A new survey finds nearly two-thirds of final-year medical residents received 50 or more job offers, and nearly half received 100 or more offers. That story, plus a look at shortcomings at the Centers for Disease Control and Prevention and the medical origins of the Mediterranean diet, are among this week’s must-read news stories for physicians.
• Survey: Resident Physicians Flooded with Job Offers (Merritt Hawkins)
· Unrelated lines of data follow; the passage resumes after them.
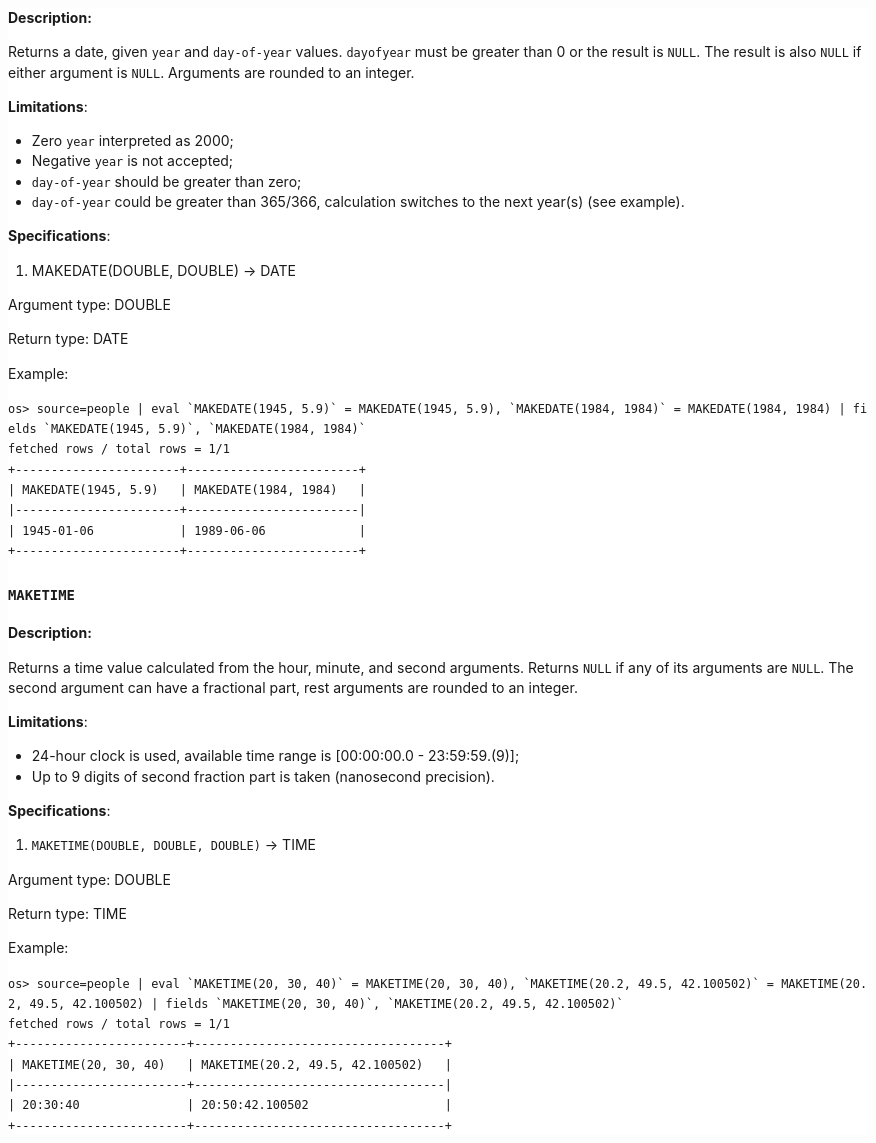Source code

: 
**Description:**


Returns a date, given `year` and `day-of-year` values. `dayofyear` must be greater than 0 or the result is `NULL`. The result is also `NULL` if either argument is `NULL`.
Arguments are rounded to an integer.

**Limitations**:
- Zero `year` interpreted as 2000;
- Negative `year` is not accepted;
- `day-of-year` should be greater than zero;
- `day-of-year` could be greater than 365/366, calculation switches to the next year(s) (see example).

**Specifications**:

1. MAKEDATE(DOUBLE, DOUBLE) -> DATE

Argument type: DOUBLE

Return type: DATE

Example:

    os> source=people | eval `MAKEDATE(1945, 5.9)` = MAKEDATE(1945, 5.9), `MAKEDATE(1984, 1984)` = MAKEDATE(1984, 1984) | fields `MAKEDATE(1945, 5.9)`, `MAKEDATE(1984, 1984)`
    fetched rows / total rows = 1/1
    +-----------------------+------------------------+
    | MAKEDATE(1945, 5.9)   | MAKEDATE(1984, 1984)   |
    |-----------------------+------------------------|
    | 1945-01-06            | 1989-06-06             |
    +-----------------------+------------------------+


### `MAKETIME`


**Description:**


Returns a time value calculated from the hour, minute, and second arguments. Returns `NULL` if any of its arguments are `NULL`.
The second argument can have a fractional part, rest arguments are rounded to an integer.

**Limitations**:
- 24-hour clock is used, available time range is [00:00:00.0 - 23:59:59.(9)];
- Up to 9 digits of second fraction part is taken (nanosecond precision).

**Specifications**:

1. `MAKETIME(DOUBLE, DOUBLE, DOUBLE)` -> TIME

Argument type: DOUBLE

Return type: TIME

Example:

    os> source=people | eval `MAKETIME(20, 30, 40)` = MAKETIME(20, 30, 40), `MAKETIME(20.2, 49.5, 42.100502)` = MAKETIME(20.2, 49.5, 42.100502) | fields `MAKETIME(20, 30, 40)`, `MAKETIME(20.2, 49.5, 42.100502)`
    fetched rows / total rows = 1/1
    +------------------------+-----------------------------------+
    | MAKETIME(20, 30, 40)   | MAKETIME(20.2, 49.5, 42.100502)   |
    |------------------------+-----------------------------------|
    | 20:30:40               | 20:50:42.100502                   |
    +------------------------+-----------------------------------+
A respected physician recruitment outfit conducted a survey of newly minted docs and came up an interesting inconsistency. While the average medical resident gets about 50 job offers, 25% said they would select another profession if given a chance.
• Disease Uncontrolled: Swift Decline of the CDC (New York Post)
Once the nation’s most respected federal agency, observers say the venerable Atlanta-based institution is now failing citizens on its 2 foundation missions—public safety and disease preparedness. Is it now the Centers for Disease Mix-ups and Confusion?
• The Ancient Diet Doctors (Daily Mail)
Greek researchers have discovered that it was physicians who “laid the principals of modern Mediterranean cooking.” A review of texts written by ancient Hippocratic doctors and philosophers found a belief that “rich flavors could improve the nutritional potency of food.”
• How Doctors Learn to Give Bad News (Gizmodo)
An interesting essay on delivering bad medical news. Patients and families require doctors “to find a balance between honesty, truth, and hope; to be human, yet not too human; to know everything, even the unknowable.” Talk about stress!
• 11 Healthcare Buzzwords for 2015 (HealthLeadersMedia)
Medicine is famous for is varied lingo. And it’s always mounting. Consider some of these for the New Year: “Phone Hygiene,” “Decision Fatigue,” “ICU Bounceback,” “Froth/Frothy,” “Physician Numeracy.”
• Challenges Physicians Can Expect in 2015 (JDSUPRA Business Advisor)
What do doctors face in their business this year? “Burdensome developments,” that’s what. Among them: the ongoing impact of Obamacare, alternative and declining reimbursement, increased government push for regulatory compliance, and more technological changes.
• Build a Better Doctor … In the Trenches (Weill Cornell Medical College)
Ivy League med school researchers have found that future physicians can greatly benefit from having an early education in a professional setting. By “shadowing” established doctors, students can “explore and develop their own professional identity.”
• The Doctor Who Championed Hand-Washing and Briefly Saved Lives (NPR)
A bit of medical history from 1846—a Hungarian doctor after much personal research found that once medical staff started washing up, deaths dropped dramatically. For this fundamental but vital discovery, doctor colleagues took offense at him and the he was fired.
• Why We're Picking Walmart and CVS Over Doctors' Offices (The Huffington Post)
A report on the massive growth of retail medical clinics. With nearly 2,000 nationwide (up more than sevenfold since 2007), “a new age of consumerism” has hit the healthcare market. Retail health centers can’t replace doctors, but they do offer a choice for those won’t don’t have one.
• Doctors’ Muddled Statistical Knowledge May Harm Patients (New England Center for Investigative Reporting)
A recent investigation found that too many physicians are “statistically illiterate.” Doctors must be less “intuitive about the tests that they commonly order” and become “more attuned to the complicated statistics behind a test’s reliability.”